The other matters must be adverted to. During the trial the defendant sought to interject the issue that the proposed purchaser was not financially able to consummate the purchase. Counsel for the plaintiff objected to the introduction of this issue on the ground that it was not comprised within the pretrial order. The Court was of the opinion that this objection was well founded. It must be borne in mind that one of *642 the principal purposes of pretrial is to crystallize and formulate the issues to be tried and to present a complete statement of all of the contentions of the parties as to the law and fact. Any contention not presented at pretrial may not be raised at the trial.
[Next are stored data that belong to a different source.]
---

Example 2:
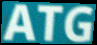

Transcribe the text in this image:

ATG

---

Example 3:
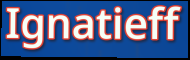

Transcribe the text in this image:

Ignatieff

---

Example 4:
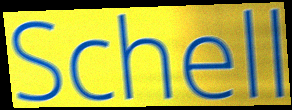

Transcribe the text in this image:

Schell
Counsel for the defendant then asked leave to amend the pretrial order in order to raise this issue. Again, counsel for the plaintiff objected on the ground that this was an afterthought and that he was not prepared to meet the issue. Again the Court was of the opinion that the objection was well founded. On the other hand, the Court felt that, as a matter of justice, all of the issues in the case ought to be disposed of and that if there were any substantial defense to the claim, an opportunity ought to be accorded, even though belatedly, to assert it, provided this could be done without prejudice to the plaintiff's rights. The Court then ruled that it would permit the amendment to the pretrial order, but would grant an application of the plaintiff either for a mistrial or for a continuance of the trial for two or three days, in order to give the plaintiff an opportunity to prepare to meet the new issue. Counsel for the plaintiff concluded, however, that he would not take advantage of this ruling of the Court but preferred to go on with the trial.

He evidently made a wise choice because when the smoke of battle cleared and both parties rested, there was no substantial evidence in support of the contention that the prospective purchaser was not financially responsible.
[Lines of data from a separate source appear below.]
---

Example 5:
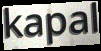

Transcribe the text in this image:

kapalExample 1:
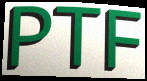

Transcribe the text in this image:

PTF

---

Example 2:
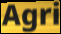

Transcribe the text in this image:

Agri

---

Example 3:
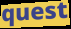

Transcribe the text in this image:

quest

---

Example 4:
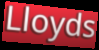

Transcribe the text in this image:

Lloyds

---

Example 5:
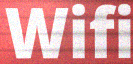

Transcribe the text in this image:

Wifi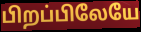
பிறப்பிலேயேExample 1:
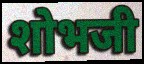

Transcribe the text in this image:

शोभजी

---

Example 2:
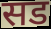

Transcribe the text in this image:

सड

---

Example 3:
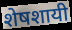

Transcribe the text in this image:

शेषशायी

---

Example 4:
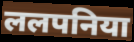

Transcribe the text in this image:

ललपनिया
There is one other matter to be considered. The amount of the commission to which the plaintiff is entitled is $7,000. Subsequently, the plaintiff wrote a letter to counsel for the defendant in which he agreed to accept as his commission the sum of $3,000 in cash at the time of settlement and the balance of $4,000 in the form of a note secured by a third trust. It will be observed that this agreement does not change the amount of the commission due but merely the manner of its payment. Obviously, a note for $4,000 secured by a third trust can no longer be given since the evidence shows that the defendant no longer owns the property and, therefore, is unable to place a third or any other trust on it. The obligation to pay a commission in the sum of $7,000 is in no manner changed by this letter.

In the light of this discussion the Court rules that the plaintiff is entitled to recover his commission on the admitted facts and a verdict in his favor for the sum of $7,000 will be directed.